- _Assignment_:
Would you give the number of lines in the entries that contain the word "locations"? Nothing else is needed.

★ ★ ★ ★

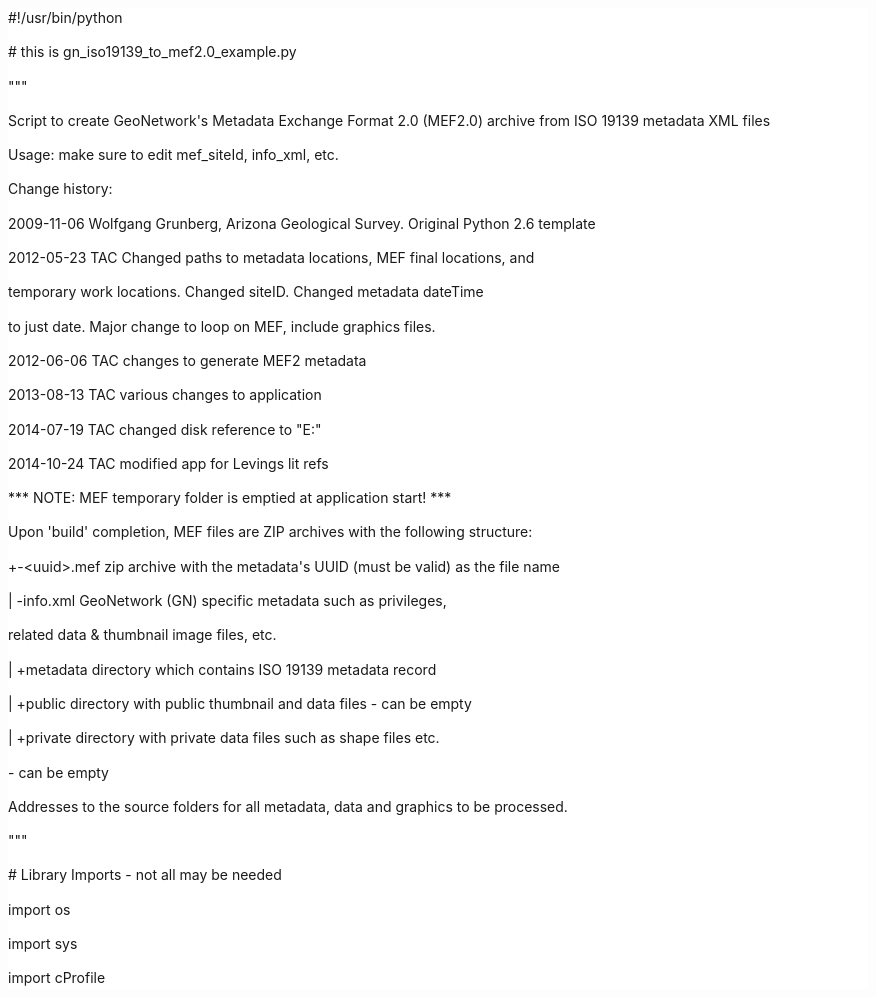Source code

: #!/usr/bin/python

\# this is gn_iso19139_to_mef2.0_example.py

\"\"\"

Script to create GeoNetwork\'s Metadata Exchange Format 2.0 (MEF2.0)
archive from ISO 19139 metadata XML files

Usage: make sure to edit mef_siteId, info_xml, etc.

Change history:

2009-11-06 Wolfgang Grunberg, Arizona Geological Survey. Original Python
2.6 template

2012-05-23 TAC Changed paths to metadata locations, MEF final locations,
and

temporary work locations. Changed siteID. Changed metadata dateTime

to just date. Major change to loop on MEF, include graphics files.

2012-06-06 TAC changes to generate MEF2 metadata

2013-08-13 TAC various changes to application

2014-07-19 TAC changed disk reference to \"E:\"

2014-10-24 TAC modified app for Levings lit refs

\*\*\* NOTE: MEF temporary folder is emptied at application start!
\*\*\*

Upon \'build\' completion, MEF files are ZIP archives with the following
structure:

+-\<uuid\>.mef zip archive with the metadata\'s UUID (must be valid) as
the file name

\| -info.xml GeoNetwork (GN) specific metadata such as privileges,

related data & thumbnail image files, etc.

\| +metadata directory which contains ISO 19139 metadata record

\| +public directory with public thumbnail and data files - can be empty

\| +private directory with private data files such as shape files etc.

\- can be empty

Addresses to the source folders for all metadata, data and graphics to
be processed.

\"\"\"

\# Library Imports - not all may be needed

import os

import sys

import cProfile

★ ★ ★ ★

- _Exercise result_:
2